Standardize Annotation Requirements for Ontology and Terms
Is there a set of required annotations for named individuals, classes, ontologies, and relations for common core, against which the files are reviewed prior to release?
For instance, I believe the following are universally required:
- rdfs:label
- cco:definition
- cco:definition_source (with the exception of the modal relations ontology, where annotation properties declared in IAO are used)
For measurement units (both classes and named individuals), the following are required (where applicable):
- cco:SI_unit_label
- cco:SI_unit_symbol
The following are optional:
- rdfs:comment
- cco:example_of_usage
- cco:alternative_label
- cco:definition_source
- cco:elucidation
- cco:acronym
For classes and relations, the following is required:
- cco:is_curated_in_ontology
And the following are required for each ontology:
- cco:content_license
- cco:code_license
- cco:copyright
- owl:versionInfo
- rdfs:label
If the above is correct:
- Around 500 resources lack definitions.
- The ROImport file lacks license and copyright statements, and the versionInfo statement for both it and the modal relations ontology has a different form from that of the other files.
- A handful of units of measurement that should have an associated SI unit symbol appear to lack one.
- Some annotations are declared in the file, but don't appear to be used (e.g. term creator, query text).
- Around 1,000 resources lack definition sources (and the format of those presently within the files isn't uniform and doesn't follow a standard citation format (e.g. MLA, CMS, APA)).
It'd be useful to have a list like this maintained somewhere. Even better would be to (automatically) test completeness each time a commit is pushed to github.
A small edit: Individuals, as well as classes and relations, have a cco:is_curated_in_ontology annotation.

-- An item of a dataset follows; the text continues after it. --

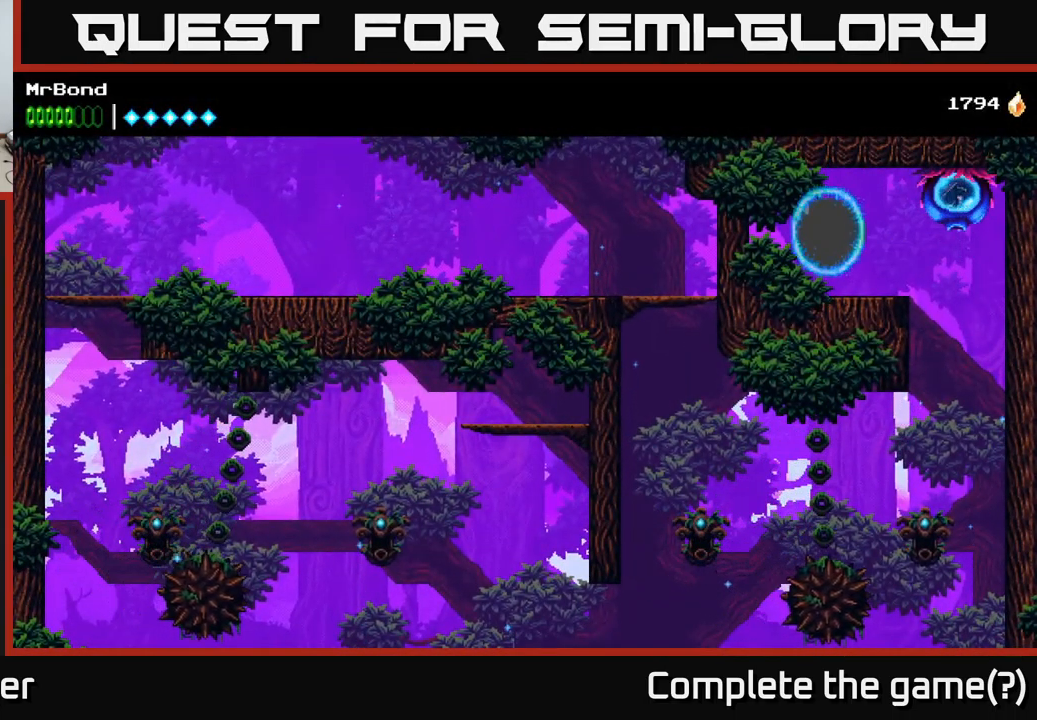
{"buttons": [], "left_stick": "center", "right_stick": "center", "events": []}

@neilotte Currently, we perform a small set of validations as part of a release. Examples of logical ones are: consistency and to ensure a valid OWL DL profile. For metadata, all terms need at minimum a label and curated_in annotation. All classes and properties are further required to have a textual definition, with a few exceptions. We do not enforce that individuals have definitions. Including a definition source is optional. Ontologies need a version IRI, label (title), description, content and code license, version#, copyright (I think the plans is to remove that in subsequent releases). See below for more.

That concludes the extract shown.